タナカ・マキコ。小泉内閣外相。衆議院議員(新潟5区)。元科学技術庁長官。
11月2日、与野党は、国会対策協議で、田中真紀子外相の国連総会と主要国(G8)外相会議への出席を認めないことで合意。国会日程上、補正予算案審議に支障を招くというのが表向きの理由だが、国連総会やG8に外相が欠席するのは、極めて異例。9月下旬の外遊拒否(田中外相が衛生事情を理由に首相特使としてのパキスタン訪問を拒否)、10月21日のアジア太平洋協力会議(APEC)欠席に続き、小泉内閣の外交政策決定からの「外相外し」が鮮明化した。11月5日付のワシントン・ポスト紙やAP通信などの海外メディアも、外相として機能しない田中外相を批判的に報道。

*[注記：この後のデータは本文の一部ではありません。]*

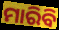
ମାରିବି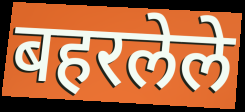
बहरलेले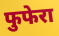
फुफेराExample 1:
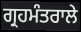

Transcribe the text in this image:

ਗ੍ਰਹਮੰਤਰਾਲੇ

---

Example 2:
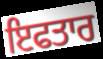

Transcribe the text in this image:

ਇਫਤਾਰ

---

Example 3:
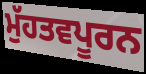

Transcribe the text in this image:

ਮੁੱਹਤਵਪੂਰਨ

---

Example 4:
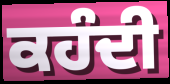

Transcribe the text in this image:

ਕਹੰਦੀ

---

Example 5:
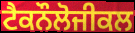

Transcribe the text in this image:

ਟੈਕਨੌਲੋਜੀਕਲ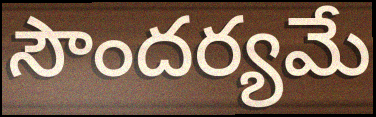
సౌందర్యమే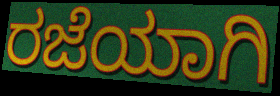
ರಜೆಯಾಗಿ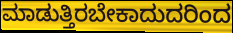
ಮಾಡುತ್ತಿರಬೇಕಾದುದರಿಂದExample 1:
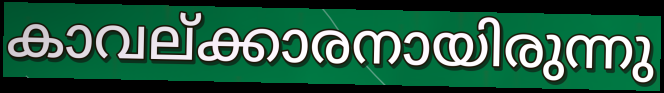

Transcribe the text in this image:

കാവല്ക്കാരനായിരുന്നു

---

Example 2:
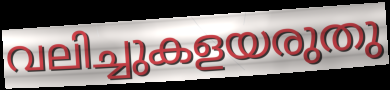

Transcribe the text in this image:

വലിച്ചുകളയരുതു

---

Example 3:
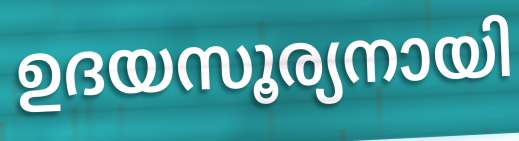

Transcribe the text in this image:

ഉദയസൂര്യനായി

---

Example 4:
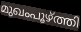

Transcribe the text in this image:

മുഖംപൂഴ്ത്തി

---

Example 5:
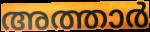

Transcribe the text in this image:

അത്താർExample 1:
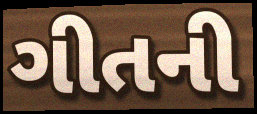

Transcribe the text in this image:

ગીતની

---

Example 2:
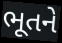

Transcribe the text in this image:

ભૂતને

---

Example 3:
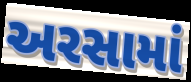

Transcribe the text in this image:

અરસામાં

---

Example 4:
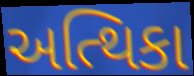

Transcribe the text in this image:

અત્થિકા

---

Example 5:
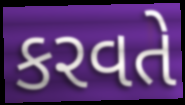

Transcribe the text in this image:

કરવતે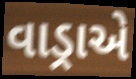
વાડ્રાએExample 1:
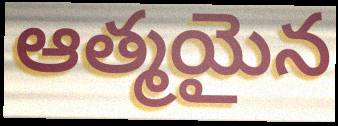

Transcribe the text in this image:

ఆత్మయైన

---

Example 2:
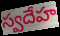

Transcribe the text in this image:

స్వదేహ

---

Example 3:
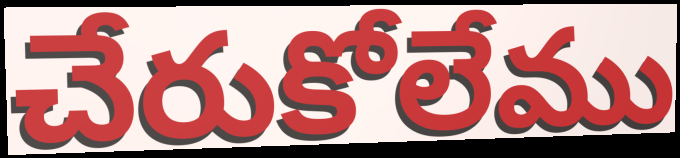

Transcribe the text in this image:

చేరుకోలేము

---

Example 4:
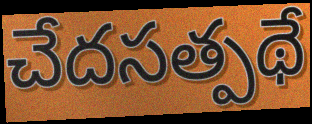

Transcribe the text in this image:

చేదసత్పథే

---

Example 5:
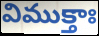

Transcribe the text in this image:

విముక్తాః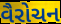
વૈરોચન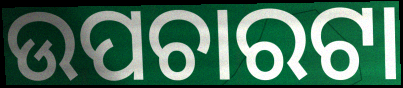
ଉପଚାରଟା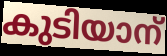
കുടിയാന്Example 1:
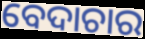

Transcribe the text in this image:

ବେଦାଚାର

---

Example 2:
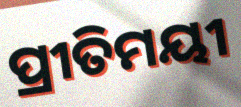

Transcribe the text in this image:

ପ୍ରୀତିମୟୀ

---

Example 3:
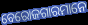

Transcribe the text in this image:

ବେରୋଜଗାରମାନେ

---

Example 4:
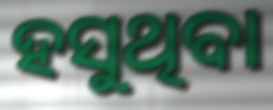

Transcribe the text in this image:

ହସୁଥିବା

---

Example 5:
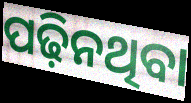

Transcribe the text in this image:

ପଢ଼ିନଥିବା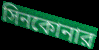
সিনকোনার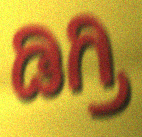
ಡಿಗ್ರಿ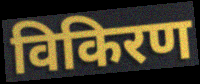
विकिरण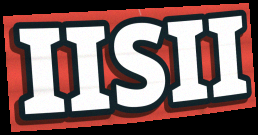
IISIIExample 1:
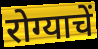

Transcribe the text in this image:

रोग्याचें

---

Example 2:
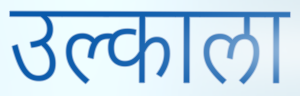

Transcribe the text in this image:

田中外相と外務省事務方との衝突は、大臣就任以来、数カ月にわたって続いているが、外相の資質を問われるトラブルをまた連発。ひとつは「外務省立てこもり」。10月29日夜、秋の園遊会に自分の後援会関係者を出席させられなかったとして、外務省人事課に2時間にわたって立てこもり、女性職員に人事課長の更迭辞令書類の作成を強要した騒動。もうひとつは、11月1日に起きた「指輪騒動」。外相の指輪が無くなったとして、秘書官にデパートに買いに行かせ、そのためにイラン外相との会談に30分、遅刻したという騒動。一連の騒動は国会でも取り上げられ、与野党から「外相交代論」が噴き出している。しかし、小泉首相は、言動に注意するよう外相をたしなめたものの、外相更迭は否定。
1944年、新潟県出身。田中角栄元首相の長女。夫は田中直紀参議院議員。早稲田大学卒。早大在学中に、劇団「雲」の研究生となり、女優を志す。高校時代にアメリカ留学した語学力を生かし、田中首相の外遊に同行。名ホステスぶりを発揮して脚光を浴びる。ロッキード事件で田中首相が失脚後、夫と父の選挙運動を支えて、当選させる。93年、衆院選に無所属で立候補し、トップ当選を果たして、自民党に入党。94年の村山内閣で科学技術庁長官に。2001年の自民党総裁選で、小泉純一郎候補と二人三脚で選挙運動を展開し、小泉総裁を誕生させて、小泉内閣の外相に。父親譲りの毒舌で人気に。